A cantora norte-americana Taylor Swift deu um novo passo na proteção da sua identidade digital, ao submeter pedidos de registo de marca para a sua voz e imagem, numa tentativa de travar o uso indevido por tecnologias de inteligência artificial.
Através da sua empresa TAS Rights Management, a artista apresentou três pedidos de trademark junto das autoridades norte-americanas. Dois dizem respeito a registos sonoros – incluindo expressões como “Hey, it’s Taylor Swift” – e um terceiro a uma imagem específica da artista em palco, durante a Eras Tour, refere a Variety.
Especialistas em propriedade intelectual consideram que este movimento representa uma abordagem relativamente nova de usar marcas registadas para proteger elementos como a voz, algo que tradicionalmente escapa ao âmbito do copyright.
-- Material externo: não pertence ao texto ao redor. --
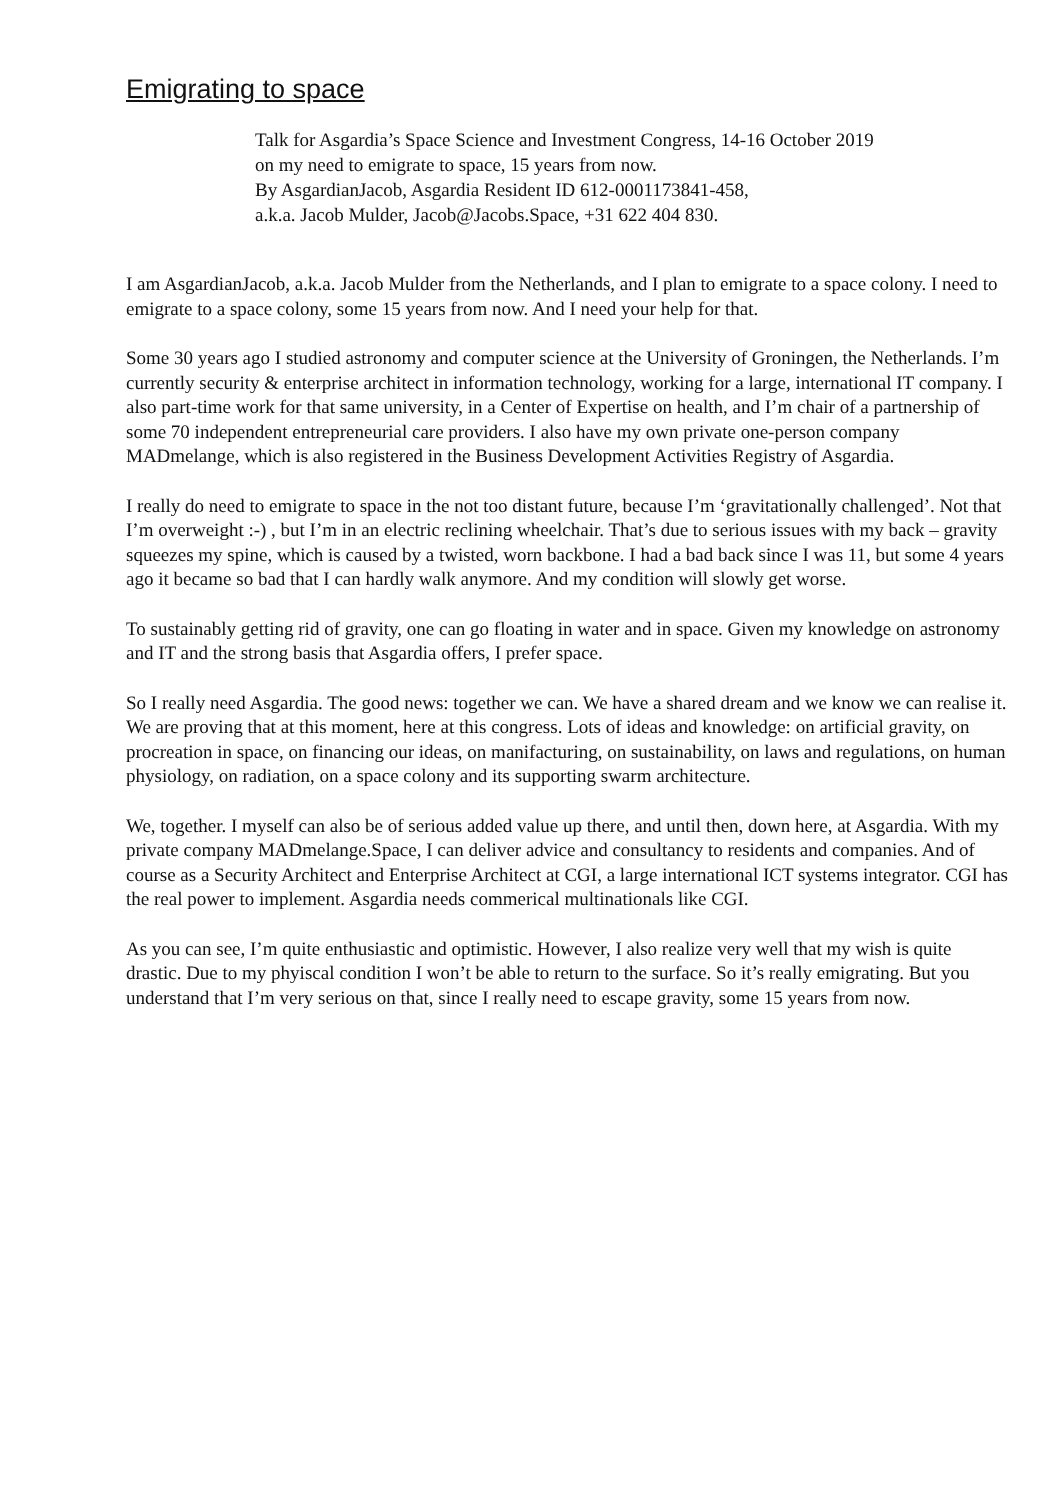Emigrating to space
Talk for Asgardia’s Space Science and Investment Congress, 14-16 October 2019
on my need to emigrate to space, 15 years from now.
By AsgardianJacob, Asgardia Resident ID 612-0001173841-458,
a.k.a. Jacob Mulder, Jacob@Jacobs.Space, +31 622 404 830.
I am AsgardianJacob, a.k.a. Jacob Mulder from the Netherlands, and I plan to emigrate to a space colony. I need to emigrate to a space colony, some 15 years from now. And I need your help for that.
Some 30 years ago I studied astronomy and computer science at the University of Groningen, the Netherlands. I’m currently security & enterprise architect in information technology, working for a large, international IT company. I also part-time work for that same university, in a Center of Expertise on health, and I’m chair of a partnership of some 70 independent entrepreneurial care providers. I also have my own private one-person company MADmelange, which is also registered in the Business Development Activities Registry of Asgardia.
I really do need to emigrate to space in the not too distant future, because I’m ‘gravitationally challenged’. Not that I’m overweight :-) , but I’m in an electric reclining wheelchair. That’s due to serious issues with my back – gravity squeezes my spine, which is caused by a twisted, worn backbone. I had a bad back since I was 11, but some 4 years ago it became so bad that I can hardly walk anymore. And my condition will slowly get worse.
To sustainably getting rid of gravity, one can go floating in water and in space. Given my knowledge on astronomy and IT and the strong basis that Asgardia offers, I prefer space.
So I really need Asgardia. The good news: together we can. We have a shared dream and we know we can realise it. We are proving that at this moment, here at this congress. Lots of ideas and knowledge: on artificial gravity, on procreation in space, on financing our ideas, on manifacturing, on sustainability, on laws and regulations, on human physiology, on radiation, on a space colony and its supporting swarm architecture.
We, together. I myself can also be of serious added value up there, and until then, down here, at Asgardia. With my private company MADmelange.Space, I can deliver advice and consultancy to residents and companies. And of course as a Security Architect and Enterprise Architect at CGI, a large international ICT systems integrator. CGI has the real power to implement. Asgardia needs commerical multinationals like CGI.
As you can see, I’m quite enthusiastic and optimistic. However, I also realize very well that my wish is quite drastic. Due to my phyiscal condition I won’t be able to return to the surface. So it’s really emigrating. But you understand that I’m very serious on that, since I really need to escape gravity, some 15 years from now.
Ao garantir estes registos, Swift poderá agir legalmente contra utilizações “confusamente semelhantes”, reforçando a sua capacidade de controlo sobre a forma como a sua identidade é reproduzida ou explorada comercialmente.
Esta decisão da artista não surge de forma isolada, sendo que outras figuras públicas, como o ator Matthew McConaughey, já recorreram a mecanismos semelhantes para proteger características distintivas – como frases icónicas ou a própria voz – contra imitações geradas por IA.
A ofensiva legal de Taylor Swift evidencia um vazio regulatório ainda por preencher, pois enquanto o copyright protege obras específicas, o mesmo não cobre necessariamente recriações sintéticas que imitam estilo, voz ou aparência. Neste cenário, o recurso a marcas registadas surge como uma solução alternativa – ainda em teste – para redefinir os limites da propriedade intelectual na era da inteligência artificial.